Teachers: ‘Our pupils are targeting us on social media’ with more than a quarter victims of abuse
Richard Garner has been Education Editor of The Independent for 12 years and writing about the subject for 34 years. Before becoming a journalist, he worked as a disc jockey in London pubs and clubs and for a hospital radio station. His main hobbies are cricket (watching these days) and theatre. On his days off, he is most likelt to be found at Lord’s or the King’s Head Theatre Club.
Monday 21 April 2014
Teachers are facing an increasing barrage of “vile” sexual abuse, unfair allegations of incompetence and videos of themselves taken without their consent being posted online by their pupils, according to a report seen by The Independent.
The survey of 7,500 teachers revealed that more than one in five (21 per cent) reported having adverse or derogatory comments posted about them on social media – from parents as well as children.
“Abusive and highly offensive language is common, accompanied by remarks about teachers’ appearance, competence or sexuality,” said a report out today, conducted by the National Association of Schoolmasters Union of Women Teachers (NASUWT). Poor behaviour in the classroom is enough to persuade many teachers to quit but the added element of online abuse taking place inside and outside the classroom is adding to the pressures of the job.
In one case highlighted by the report, a pupil tweeted: “You are a paedo and your daughter is a whore.” Another pupil said on Facebook that he wanted to kill his teacher – and invited fellow pupils to join in. The majority of comments by pupils, 61 per cent, came from 14- to 16-year-olds. However, there were two recorded from four- to seven-year-olds. The sites used by the pupils included Facebook, Ratemyteacher, Twitter, YouTube, Instagram and Snapchat.
In one case, a picture of a drunk person who had passed out and resembled a teacher was posted, with a comment telling fellow pupils it was their teacher.
Of the comments posted by pupils, 47 per cent included insulting words or phrases, 50 per cent had comments made about their performance as a teacher, and 26 per cent had videos or photographs posted without their consent.
Of the parents’ comments, 57 per cent were insulting, 63 per cent criticised the teachers’ performance, 7 per cent involved threatening behaviour, and 7 per cent were videos or photographs taken without the teachers’ consent.
In addition to this, 6 per cent involved allegations of inappropriate behaviour with children and 3 per cent inappropriate behaviour with parents.
One teacher said of the abuse: “I was so upset by the allegations and comments from kids who had seen it all... that I ended up being off work with stress, on antidepressants and having to see a counsellor.”
Union leaders are urging schools to support staff in approaching social media websites to secure the removal of offensive material and encouraging them to go to the police.
Of those who complained, 11 per cent went to the police – but three-quarters of these said no further action had been taken against either pupils or parents, although they had received a sympathetic hearing.

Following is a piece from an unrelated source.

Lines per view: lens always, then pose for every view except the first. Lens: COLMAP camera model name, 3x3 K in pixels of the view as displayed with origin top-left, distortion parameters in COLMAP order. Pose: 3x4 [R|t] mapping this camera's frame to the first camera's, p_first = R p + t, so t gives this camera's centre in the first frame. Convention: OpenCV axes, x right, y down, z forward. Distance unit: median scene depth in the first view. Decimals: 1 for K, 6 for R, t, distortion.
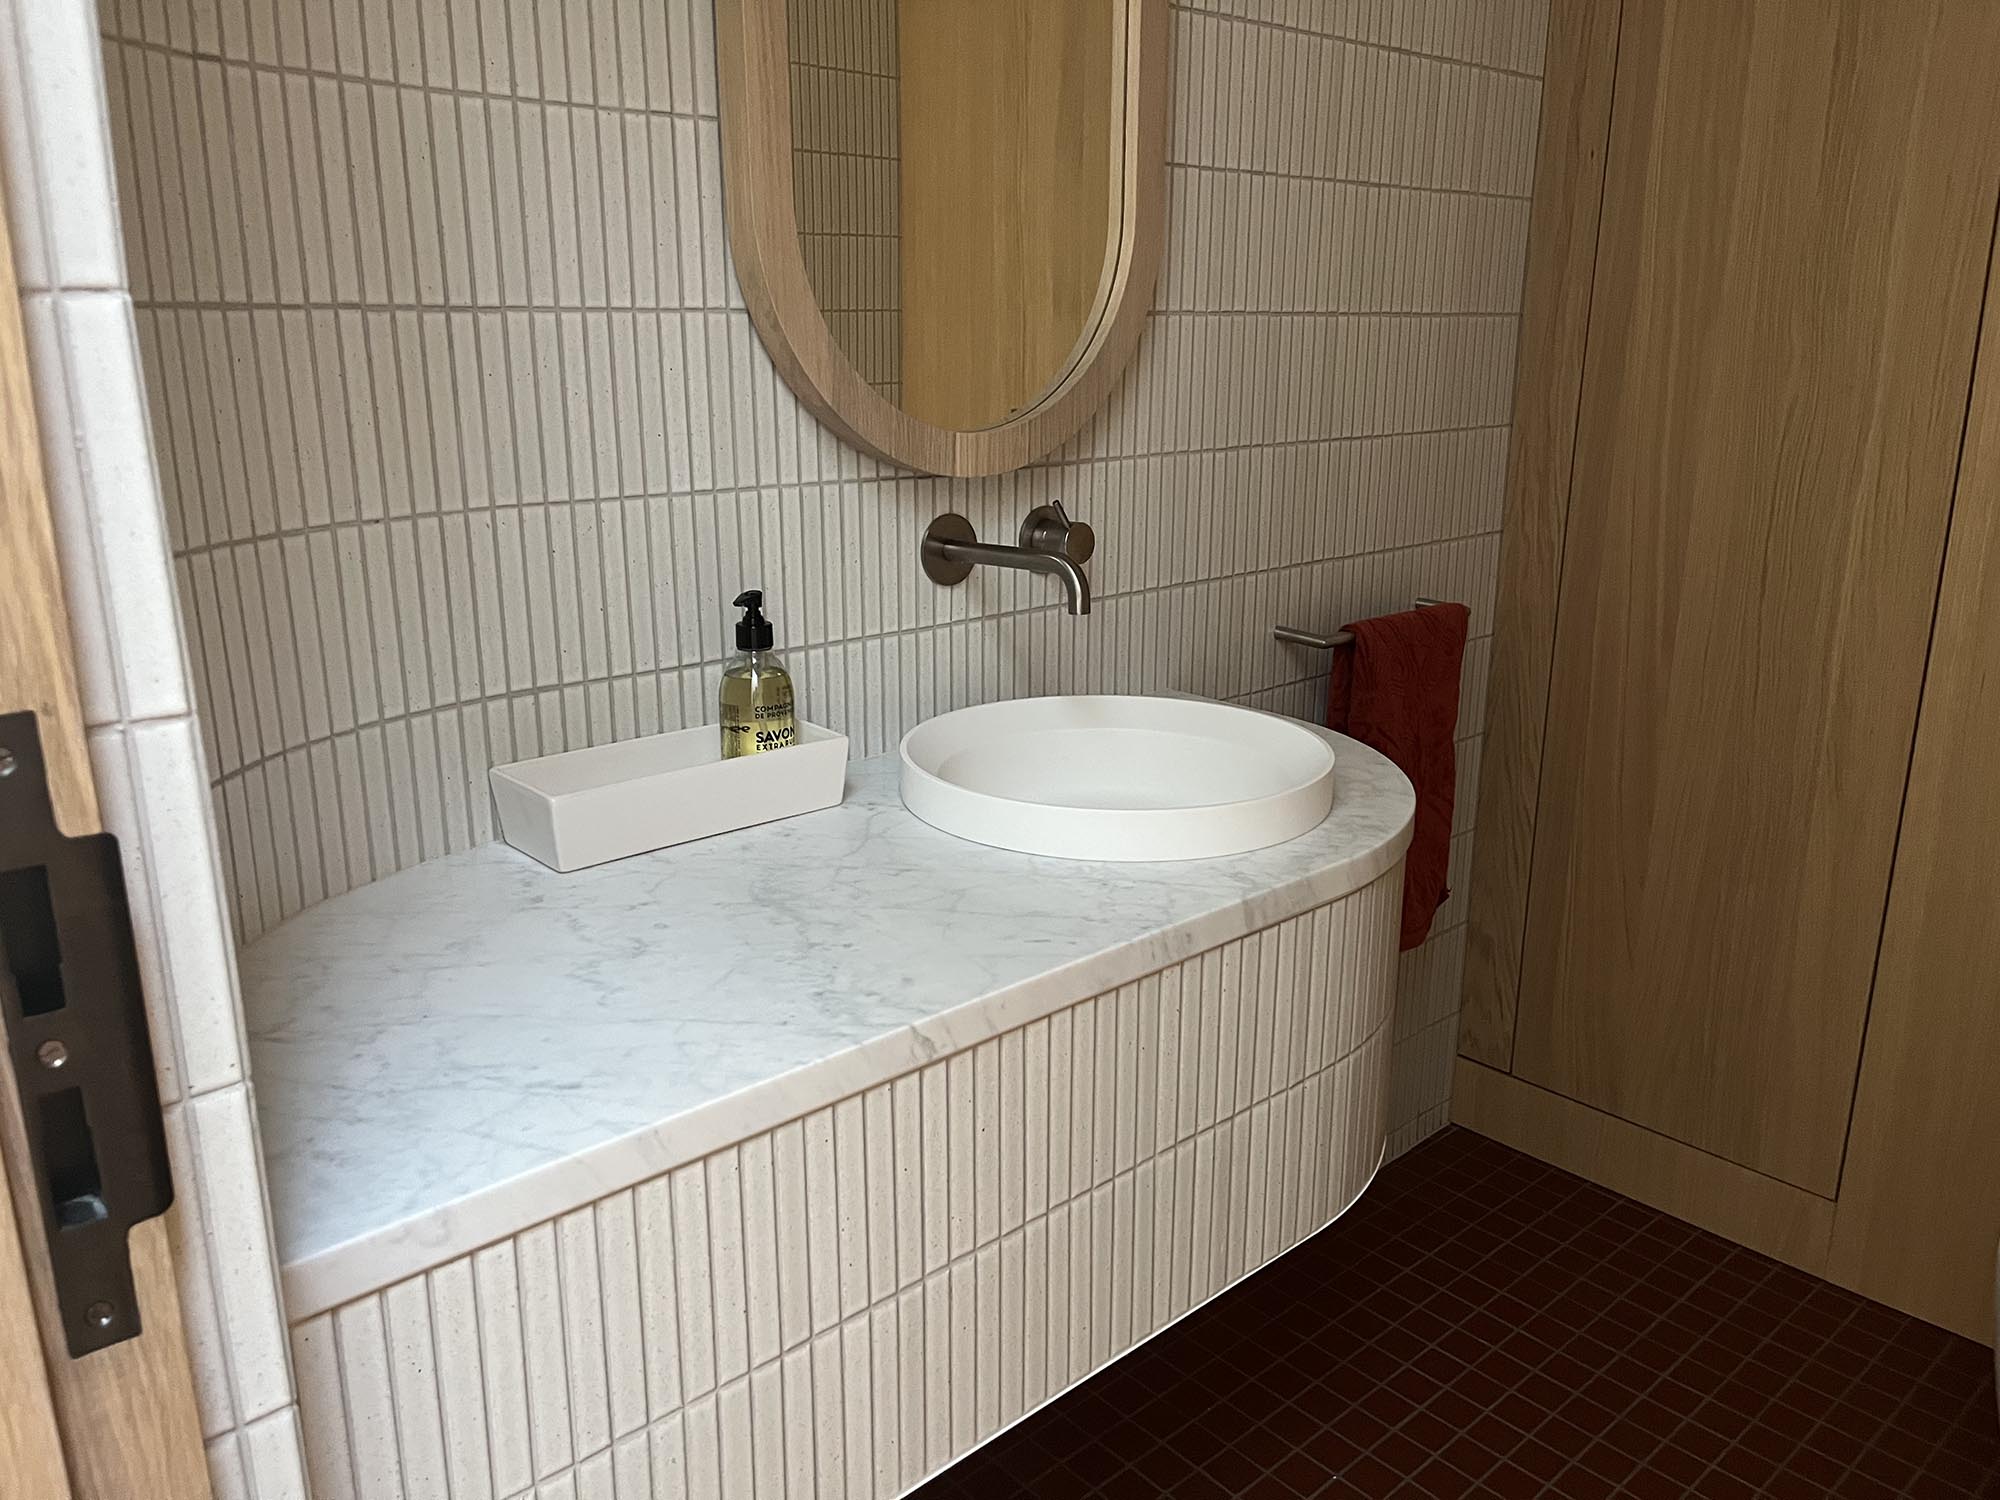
lens RADIAL K [[1502.4, 0, 1000.0], [0, 1502.4, 750.0], [0, 0, 1]] dist [0.065648, -0.096622]
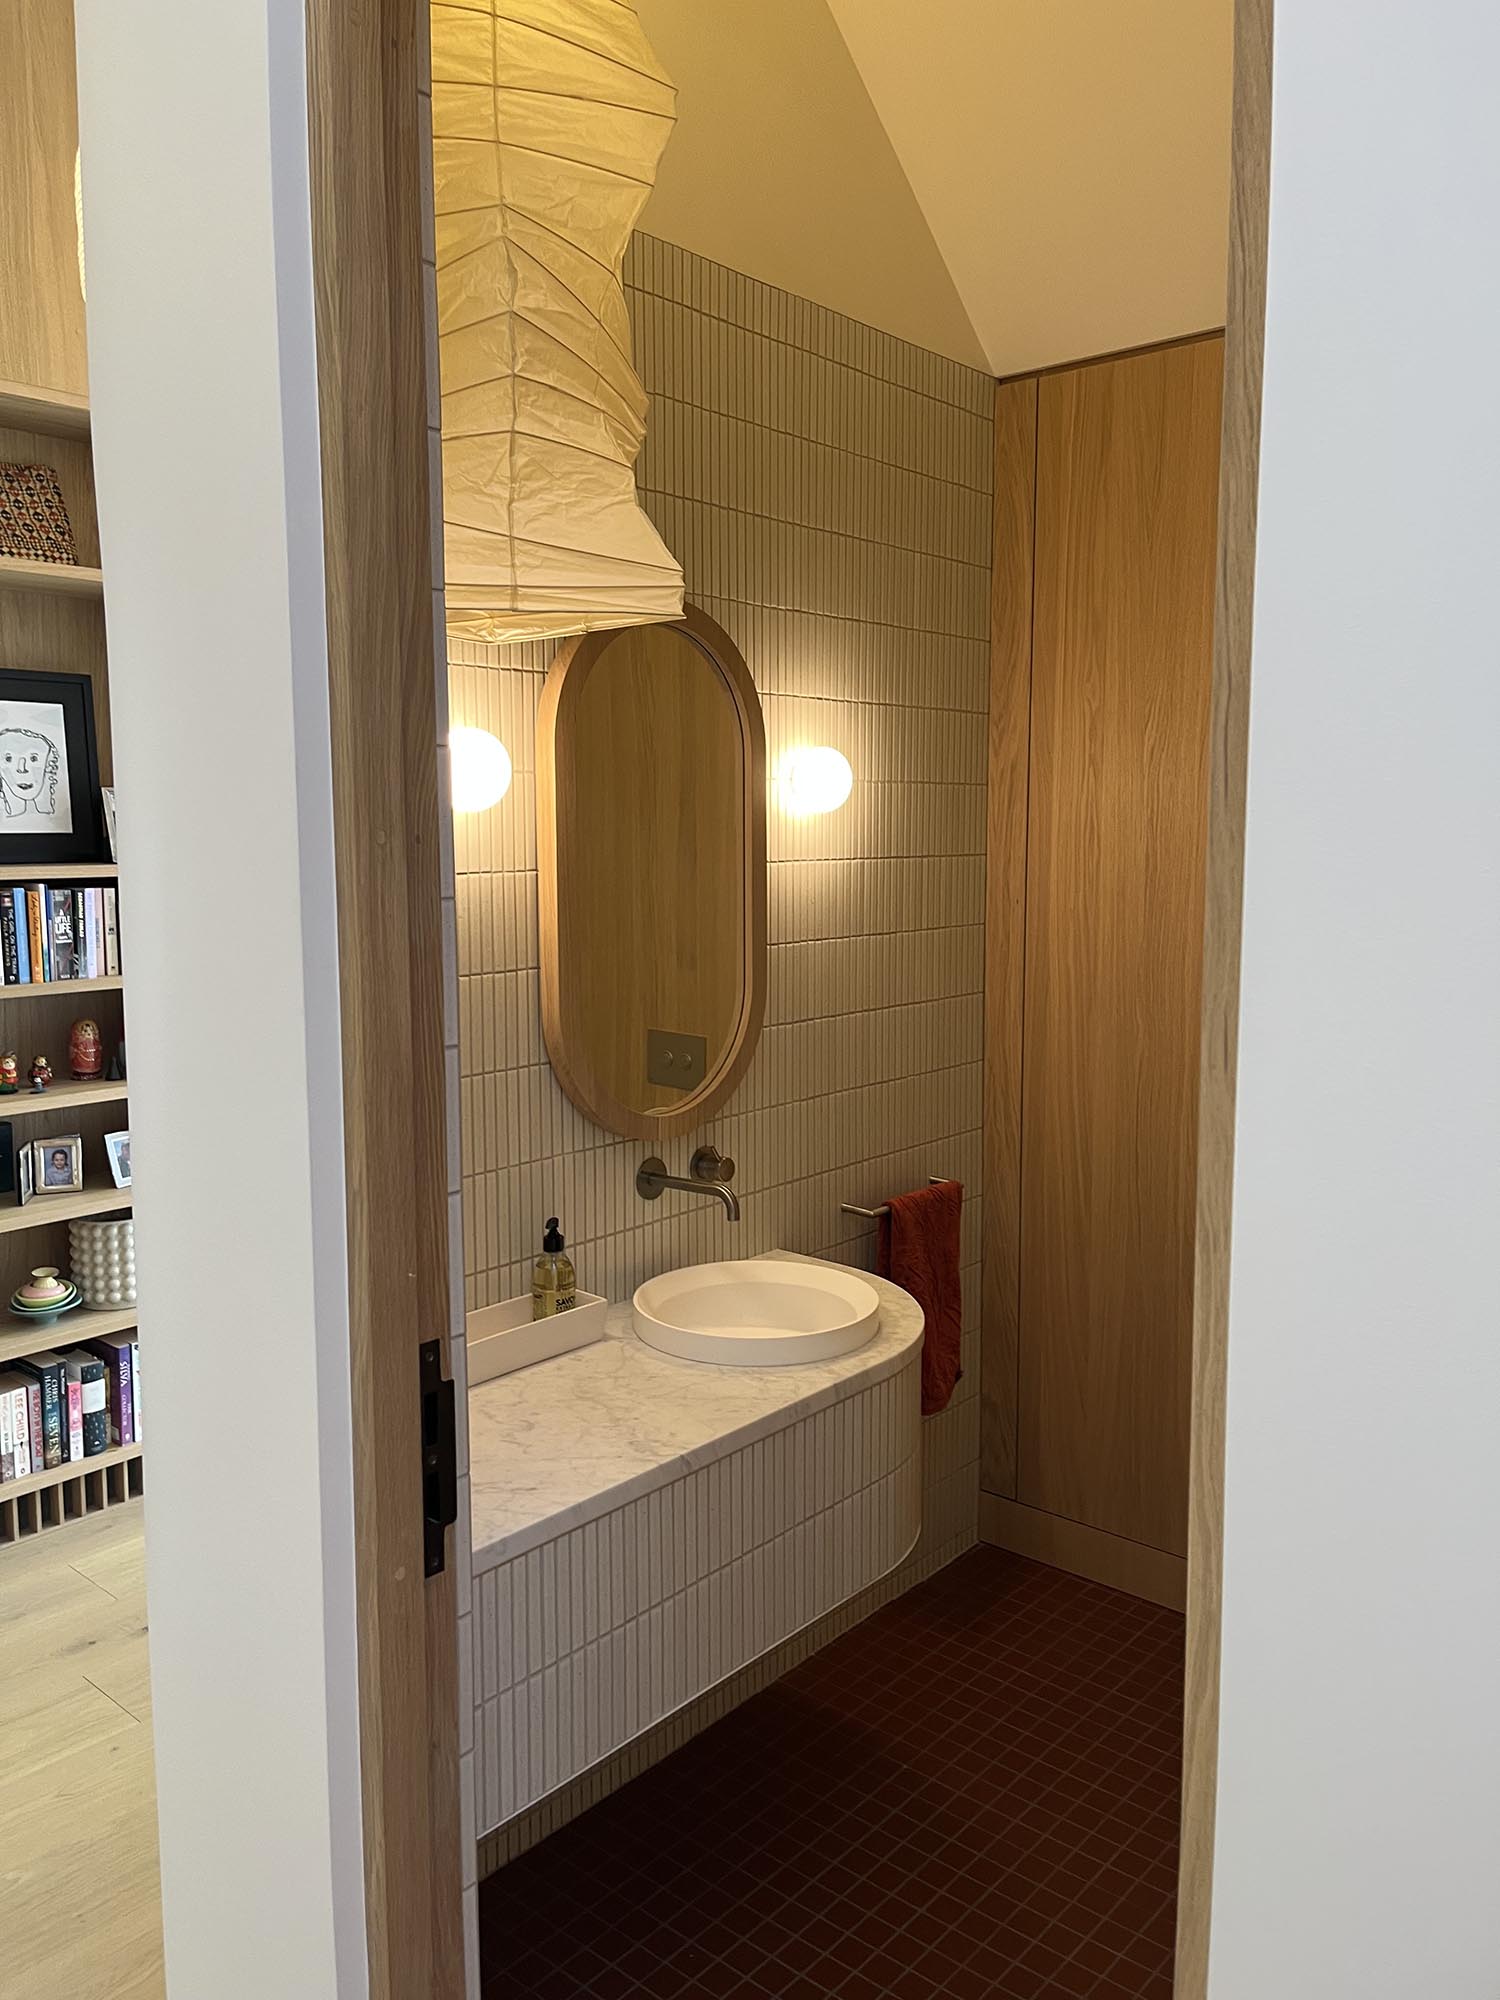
lens RADIAL K [[1503.1, 0, 753.5], [0, 1503.1, 927.8], [0, 0, 1]] dist [-0.001225, -0.000868]
pose [[0.992050, -0.011437, 0.125321, -0.133133], [0.036333, 0.979483, -0.198226, -0.072854], [-0.120482, 0.201203, 0.972112, -0.744961]]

“Teachers are often devastated by the vile nature of the abuse they are suffering,” said Chris Keates, general secretary of NASUWT. “Teachers are often traumatised by the attacks made on them through social media.
“Some have lost their confidence to teach once they see foul and personal remarks made by pupils in their classes and have left the profession.
“Others have been so disturbed by the comments that their health has been affected.”
Meanwhile, teachers’ leaders will warn today that they face a “home invasion” of emails from heads and senior management, which sometimes arrive in the early hours and demand that action be taken by the recipient before the start of the school day.
Ms Keates cited one case where a teacher received an email at 2.15am demanding action by 8am, describing it as “unacceptable harassment and pressure”.
“Teachers even report receiving emails from school management at midnight on New Year’s Eve with a message reminding them of the work they must have completed by the time the new term starts,” she added.
She urged all schools to adopt a policy and protocol on the appropriate use of emails to avoid further stress being placed on teachers.